With that, he disappeared into his private office.
Mrs. Sato approached, all business. "The software is an old version of Ichitaro," she said. She placed a thin manual and a box of 3.5-inch floppy disks on his desk. "The previous boy used its table functions for the ledgers. Do you know how to use it?"
Riku looked at the Japanese software manual. He'd never heard of it.
"I'm a fast learner," he said.
........
He booted up the ancient machine. It groaned to life with loud beeps.
He started with the paper files. His fingers found a rhythm on the clacky keyboard. Then he turned to the floppy disks.
He inserted the first one. The machine whirred, clicked, and then fell silent.
An error message popped up. It was a string of Japanese characters whose meaning was universal: Disk Unreadable.
He tried another. Same result.
A cold knot formed in his stomach. The most critical data were likely lost.
He remembered reading about old tricks. Folk remedies from the dawn of the computing age.
He took the first failed disk. He tapped it gently against the side of the desk. He reinserted it.
The drive whirred. It clicked. And then, a single file icon appeared on the screen.
His heart leaped. He quickly copied the file to the computer's tiny hard drive.
He tried the next disk. Nothing.
He remembered a more obscure technique. He had seen it in a documentary. A minuscule change in temperature could sometimes allow a misaligned drive head to read the data.
He looked around. Mrs. Sato was on the phone, her back to him.
He cupped the stubborn disk in his hands. He breathed on it, the warm, moist air fogging the plastic. He rubbed it between his palms for a full minute, transferring his body heat to the delicate object.
With his heart in his throat, he slid the warmed disk into the drive.
The machine whirred, clicked, whirred again. It was a longer, more promising sound this time.
And then, two more file icons appeared.
A slow smile spread across Riku's face. It was a bizarre, archaic solution for a bizarre, archaic problem.
One by one, he performed the strange ritual, coaxing secrets from forgotten machines.
........
By late afternoon, he had recovered data from all but two of the seventeen disks. He had integrated them with the paper files. The unified ledger was taking shape.
He was so engrossed, he didn't notice Mrs. Sato standing behind him.
"How are you progressing, Hayashi-san?"
He turned, startled. "Ah, Sato-san. It's going well. I've recovered most of the digital files."

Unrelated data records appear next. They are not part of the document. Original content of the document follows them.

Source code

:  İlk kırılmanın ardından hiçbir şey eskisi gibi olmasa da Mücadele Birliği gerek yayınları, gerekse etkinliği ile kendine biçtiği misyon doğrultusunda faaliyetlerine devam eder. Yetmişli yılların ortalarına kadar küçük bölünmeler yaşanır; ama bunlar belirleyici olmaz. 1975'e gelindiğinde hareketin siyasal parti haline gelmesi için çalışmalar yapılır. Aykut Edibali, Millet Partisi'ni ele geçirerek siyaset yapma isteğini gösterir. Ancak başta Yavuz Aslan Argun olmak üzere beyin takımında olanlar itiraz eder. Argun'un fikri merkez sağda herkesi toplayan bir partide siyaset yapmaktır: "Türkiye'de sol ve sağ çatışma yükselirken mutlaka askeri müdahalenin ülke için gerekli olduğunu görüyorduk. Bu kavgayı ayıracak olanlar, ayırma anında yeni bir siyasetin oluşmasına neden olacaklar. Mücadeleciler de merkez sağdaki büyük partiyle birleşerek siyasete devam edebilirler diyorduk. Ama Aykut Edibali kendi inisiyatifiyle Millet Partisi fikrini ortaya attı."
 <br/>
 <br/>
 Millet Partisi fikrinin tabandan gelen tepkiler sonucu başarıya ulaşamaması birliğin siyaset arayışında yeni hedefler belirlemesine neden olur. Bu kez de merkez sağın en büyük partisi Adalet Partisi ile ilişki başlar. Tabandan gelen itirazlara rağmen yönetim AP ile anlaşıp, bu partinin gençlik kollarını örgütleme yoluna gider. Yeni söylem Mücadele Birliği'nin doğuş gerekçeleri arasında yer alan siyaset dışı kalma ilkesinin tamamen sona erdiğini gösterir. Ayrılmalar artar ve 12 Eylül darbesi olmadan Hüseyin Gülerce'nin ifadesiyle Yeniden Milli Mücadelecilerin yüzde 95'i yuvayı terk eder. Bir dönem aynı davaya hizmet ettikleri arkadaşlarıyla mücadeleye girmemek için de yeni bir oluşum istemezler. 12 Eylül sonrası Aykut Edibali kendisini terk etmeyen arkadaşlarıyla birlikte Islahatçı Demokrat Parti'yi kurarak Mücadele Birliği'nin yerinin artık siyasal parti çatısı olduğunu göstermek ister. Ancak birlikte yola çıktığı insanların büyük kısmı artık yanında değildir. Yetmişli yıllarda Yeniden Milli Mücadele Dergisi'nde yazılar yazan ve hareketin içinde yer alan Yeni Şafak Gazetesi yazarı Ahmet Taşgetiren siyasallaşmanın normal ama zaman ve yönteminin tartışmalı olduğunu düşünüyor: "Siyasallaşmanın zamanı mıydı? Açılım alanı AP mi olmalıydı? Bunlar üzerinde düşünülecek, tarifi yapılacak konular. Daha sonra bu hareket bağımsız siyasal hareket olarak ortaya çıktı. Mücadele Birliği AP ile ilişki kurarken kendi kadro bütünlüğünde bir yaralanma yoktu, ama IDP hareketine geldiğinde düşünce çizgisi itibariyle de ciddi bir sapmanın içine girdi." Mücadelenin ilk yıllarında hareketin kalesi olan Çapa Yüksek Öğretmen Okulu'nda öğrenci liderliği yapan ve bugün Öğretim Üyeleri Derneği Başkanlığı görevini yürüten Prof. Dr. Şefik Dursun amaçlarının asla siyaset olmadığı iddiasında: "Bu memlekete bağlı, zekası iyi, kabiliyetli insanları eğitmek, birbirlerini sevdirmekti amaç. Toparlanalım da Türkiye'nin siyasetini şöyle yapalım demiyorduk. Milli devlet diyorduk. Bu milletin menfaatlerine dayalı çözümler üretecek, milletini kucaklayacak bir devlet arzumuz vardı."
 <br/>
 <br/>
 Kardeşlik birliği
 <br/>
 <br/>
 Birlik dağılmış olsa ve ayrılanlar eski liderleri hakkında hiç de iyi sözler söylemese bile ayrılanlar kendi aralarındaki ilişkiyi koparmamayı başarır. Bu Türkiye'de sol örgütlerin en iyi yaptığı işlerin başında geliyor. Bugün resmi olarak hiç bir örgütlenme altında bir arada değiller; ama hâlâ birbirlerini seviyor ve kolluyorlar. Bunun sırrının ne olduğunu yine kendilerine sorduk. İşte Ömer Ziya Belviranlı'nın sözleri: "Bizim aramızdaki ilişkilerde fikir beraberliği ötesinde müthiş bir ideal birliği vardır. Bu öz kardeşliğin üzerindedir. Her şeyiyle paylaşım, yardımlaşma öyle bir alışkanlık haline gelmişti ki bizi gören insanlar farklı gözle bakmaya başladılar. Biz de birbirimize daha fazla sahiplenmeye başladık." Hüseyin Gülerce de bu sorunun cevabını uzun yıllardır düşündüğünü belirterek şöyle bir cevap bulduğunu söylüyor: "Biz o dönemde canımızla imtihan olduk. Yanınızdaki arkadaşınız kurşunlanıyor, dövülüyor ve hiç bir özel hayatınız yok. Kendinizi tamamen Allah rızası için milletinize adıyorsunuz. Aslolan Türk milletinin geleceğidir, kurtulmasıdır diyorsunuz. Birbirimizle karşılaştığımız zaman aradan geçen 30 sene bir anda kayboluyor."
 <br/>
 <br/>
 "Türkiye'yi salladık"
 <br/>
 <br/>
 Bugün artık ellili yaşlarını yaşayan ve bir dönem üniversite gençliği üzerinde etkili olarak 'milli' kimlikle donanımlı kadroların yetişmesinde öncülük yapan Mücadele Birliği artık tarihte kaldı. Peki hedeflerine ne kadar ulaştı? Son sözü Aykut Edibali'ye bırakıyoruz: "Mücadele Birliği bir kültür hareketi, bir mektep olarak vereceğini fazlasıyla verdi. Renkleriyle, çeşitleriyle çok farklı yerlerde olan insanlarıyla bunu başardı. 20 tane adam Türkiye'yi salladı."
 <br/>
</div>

She raised an eyebrow. "Recovered? The last boy said they were corrupted."
"They just needed a little… persuasion," he said with a tired smile.
Her eyes flickered to the screen. Neat columns of data now stood there. She didn't ask how. She simply gave a short, sharp nod.
For the first time, her expression held a flicker of respect.
At five o'clock, Mr. Watanabe emerged from his office. "Report," he said.
"I've consolidated the paper records and recovered about ninety percent of the digital files," Riku said. "I've created a preliminary master ledger. The core data is there."
Mr. Watanabe peered at the screen. He scrolled through the file. The silence stretched.
"Hmph," he grunted finally. He looked at Riku. "Not bad for a first day. Don't be late tomorrow."
It was the highest praise he could have hoped for.
He bowed and left the office. The tension drained out of him.
The evening air was cool on his face. He had survived. More than that, he had proven his worth.
The message on the card echoed in his mind. Second chances are earned, not given.
Today, he had earned his salary. He had earned that flicker of respect. And he had earned that gruff approval.
He started the walk home, his new wool coat pulled tight. He felt, for the first time, not like a lost man.
He felt like a man with a job to do. A man with a place in the steady, rhythmic hum of the city of Torai.